- Location: Berzovia, Caraș-Severin, Romania

History
- Founded: 2nd century AD
- Abandoned: 3rd century AD

Site notes
- Elevation: 137 m (449 ft)
- Excavation dates: 1862–1866 1961–1962 1965–1968 1969–1970 1998–1999 2000–2001
- Condition: Ruined

= Bersobis =

Bersobis was an ancient Dacian fortress conquered in Trajan's Dacian Wars with the Romans. It became
a legionary fortress in the Roman province of Dacia in the 2nd century AD. It is located near the town of Berzovia, Romania.

The legion Legio IV Flavia Felix built its legionary fortress and base here in about 108 AD which endured till 118/9. It was built in an enclosure with earth and wooden ramparts and with a single defensive trench outside. The principia (headquarters), after the first wooden phase, were rebuilt in stone on the same site. A fire later destroyed it, without being rebuilt. In 118/9 the legion returned to its old south-Danube garrison at Singidunum and a civilian settlement developed on the site of the fort and its canabae which became a city and municipium.

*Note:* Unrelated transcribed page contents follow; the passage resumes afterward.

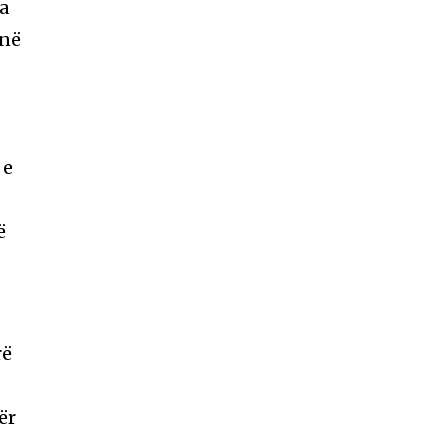
ga
inë
 e
ë
rë
ër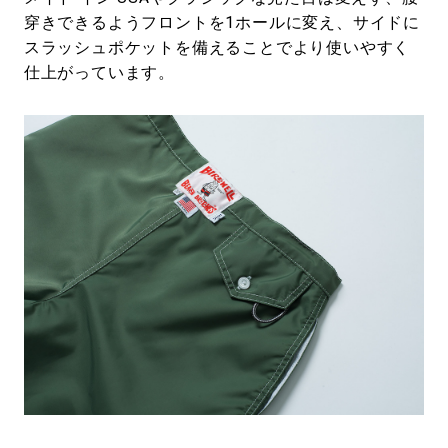
穿きできるようフロントを1ホールに変え、サイドに
スラッシュポケットを備えることでより使いやすく
仕上がっています。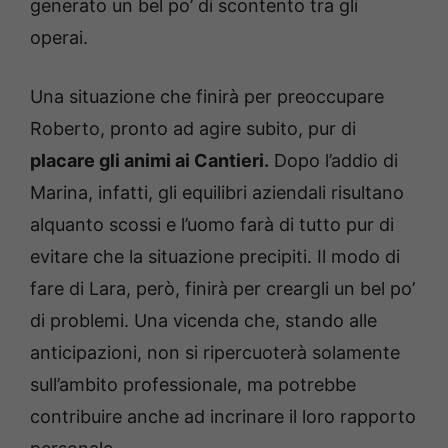
generato un bel po’ di scontento tra gli
operai.
Una situazione che finirà per preoccupare
Roberto, pronto ad agire subito, pur di
placare gli animi ai Cantieri.
Dopo l’addio di
Marina, infatti, gli equilibri aziendali risultano
alquanto scossi e l’uomo farà di tutto pur di
evitare che la situazione precipiti. Il modo di
fare di Lara, però, finirà per creargli un bel po’
di problemi. Una vicenda che, stando alle
anticipazioni, non si ripercuoterà solamente
sull’ambito professionale, ma potrebbe
contribuire anche ad incrinare il loro rapporto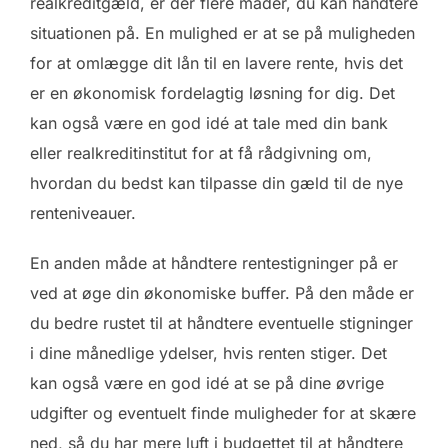
realkreditgæld, er der flere måder, du kan håndtere
situationen på. En mulighed er at se på muligheden
for at omlægge dit lån til en lavere rente, hvis det
er en økonomisk fordelagtig løsning for dig. Det
kan også være en god idé at tale med din bank
eller realkreditinstitut for at få rådgivning om,
hvordan du bedst kan tilpasse din gæld til de nye
renteniveauer.
En anden måde at håndtere rentestigninger på er
ved at øge din økonomiske buffer. På den måde er
du bedre rustet til at håndtere eventuelle stigninger
i dine månedlige ydelser, hvis renten stiger. Det
kan også være en god idé at se på dine øvrige
udgifter og eventuelt finde muligheder for at skære
ned, så du har mere luft i budgettet til at håndtere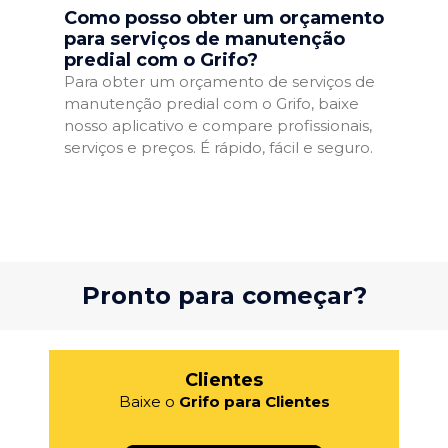
Como posso obter um orçamento
para serviços de manutenção
predial com o Grifo?
Para obter um orçamento de serviços de
manutenção predial com o Grifo, baixe
nosso aplicativo e compare profissionais,
serviços e preços. É rápido, fácil e seguro.
Pronto para começar?
Clientes
Baixe o
Grifo para Clientes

The city became wealthy through trade due to its location on the crossroads from Arcidava (Vărădia) and Moldova Veche. A road from Moldova Veche passed through the Roman mining centres from Moldova Noua to Sasca, and from there to Ciclova and Oraviţa, continuing through Maidan, Dognecea and Bocşa ending at Bersobis. A Roman road continued for 12 miles (17 km) to the next Roman fort of Azizis.

The defensive ditch can be seen on the “Erinii road” as well as the traces of town houses.

In 1968 an Imperial helmet was found here.